To call Dhurandhar jingoistic is to willfully ignore that it dissects Pakistan’s syndicate-terror nexus with documented precision, not caricature. The movie is not about empty sloganeering; it is about the justified response of a nation that has endured repeated assaults while being told by a powerful political-cultural establishment that “peace” means perpetual surrender. These critics—often the same ones who were comfortably silent when the cinematic narrative was dominated by their own preferred left-of-center political messaging—fail spectacularly in their gatekeeping attempt.

Their discomfort likely stems from the film’s refusal to sanitize history, or perhaps from its implicit challenge to their worldview. As Dhurandhar crosses ₹374 crore globally to become 2025’s fourth-highest grosser hitherto, and as social media buzzes with genuine audience acclaim, it is clear: the public has spoken. The critics’ attempts at ideological policing are crumbling against the unmistakable reality that audiences crave authenticity over artifice.

A Paradigm Shift, Not Perfection

To be clear, Dhurandhar is not without flaws. At nearly four hours, the film tests patience, with certain emotional arcs that meander when tighter editing might have better served the pace. Some sequences veer into gratuitous violence that occasionally overshadows subtler emotional beats. A touch more restraint in dialogue—which at points tips into overt exposition—might have elevated a powerful narrative to an undeniable work of art.

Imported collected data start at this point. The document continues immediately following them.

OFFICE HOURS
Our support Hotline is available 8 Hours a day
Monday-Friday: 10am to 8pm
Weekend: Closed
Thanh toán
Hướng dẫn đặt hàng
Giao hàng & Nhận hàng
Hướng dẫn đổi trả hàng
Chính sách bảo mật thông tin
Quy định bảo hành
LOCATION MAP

But these are minor blemishes that humanize the film, much like the imperfect heroes it portrays—flawed individuals driven by unyielding duty. All things considered, from production scale to narrative depth to technical execution, Dhurandhar stands as a cinematic triumph.

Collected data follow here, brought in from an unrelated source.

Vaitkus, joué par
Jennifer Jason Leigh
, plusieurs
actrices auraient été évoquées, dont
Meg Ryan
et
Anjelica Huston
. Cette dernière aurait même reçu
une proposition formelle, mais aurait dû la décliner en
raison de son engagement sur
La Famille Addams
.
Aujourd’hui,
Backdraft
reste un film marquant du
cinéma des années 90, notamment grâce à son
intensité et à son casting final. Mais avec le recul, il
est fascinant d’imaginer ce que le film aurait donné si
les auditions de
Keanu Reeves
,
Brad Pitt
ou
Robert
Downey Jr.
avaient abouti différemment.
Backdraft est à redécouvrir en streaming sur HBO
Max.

Cinema for an Assertive Bharat 

What truly elevates Dhurandhar is its unapologetic embrace of nationalism, a sentiment Bollywood has treated with kid gloves for far too long. This is cinema crafted by assertive Indians for an assertive India. Gone are the days when nationalistic content was relegated to the fringes or watered down to appease international sensibilities or domestic gatekeepers. This film, much like The Kashmir Files and Uri before it, taps into a surge of cultural pride resonating with a resurgent nation.

A journalist friend once lamented over chai how films on similar themes were stifled by political pressures in earlier decades—scripts rewritten or shelved to avoid offending the powers that be. Dhurandhar feels like a response to that era, a declaration that Indian cinema can and should reclaim its voice. It signals the end of the Bollywood age where political correctness almost always superseded national pride, providing a template for future creators: films driven by researched, nationalistic content can be both commercially successful and culturally transformative.

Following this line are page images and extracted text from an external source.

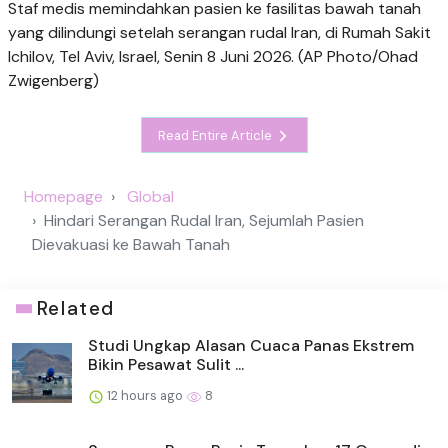
Staf medis memindahkan pasien ke fasilitas bawah tanah
yang dilindungi setelah serangan rudal Iran, di Rumah Sakit
Ichilov, Tel Aviv, Israel, Senin 8 Juni 2026. (AP Photo/Ohad
Zwigenberg)
Read Entire Article
Homepage
Global
Hindari Serangan Rudal Iran, Sejumlah Pasien
Dievakuasi ke Bawah Tanah
Related
Studi Ungkap Alasan Cuaca Panas Ekstrem
Bikin Pesawat Sulit ...
12 hours ago
8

The assertive Indian public, long starved of a cinematic mirror reflecting their patriotic convictions, is wholeheartedly embracing this change. This is not just about exposing a party’s complicity in national vulnerabilities; it is about fostering collective awakening. Dhurandhar encourages viewers to reject the left-leaning tropes that have dominated Bollywood—tropes that prioritized feel-good secularism over stark realities.

For every patriotic Indian, this is a must-watch—a visceral reminder of the sacrifices that underpin our freedom, serving not just as high-octane entertainment but as an essential cultural marker of a nation finally ready to tell its own story. Loudly, proudly, and without fear of outdated critical censure.

As for those critics still clinging to their apologetic narratives, perhaps it is time they recognize that the tide has turned. Indian cinema is finally charting its own course, and no amount of ideological gatekeeping will reverse it.

It is time for the pretentious Liberals to take note: Dhurandhar signals a cultural shift that cannot be silenced—a bold reimagining of narratives, unapologetic and unafraid.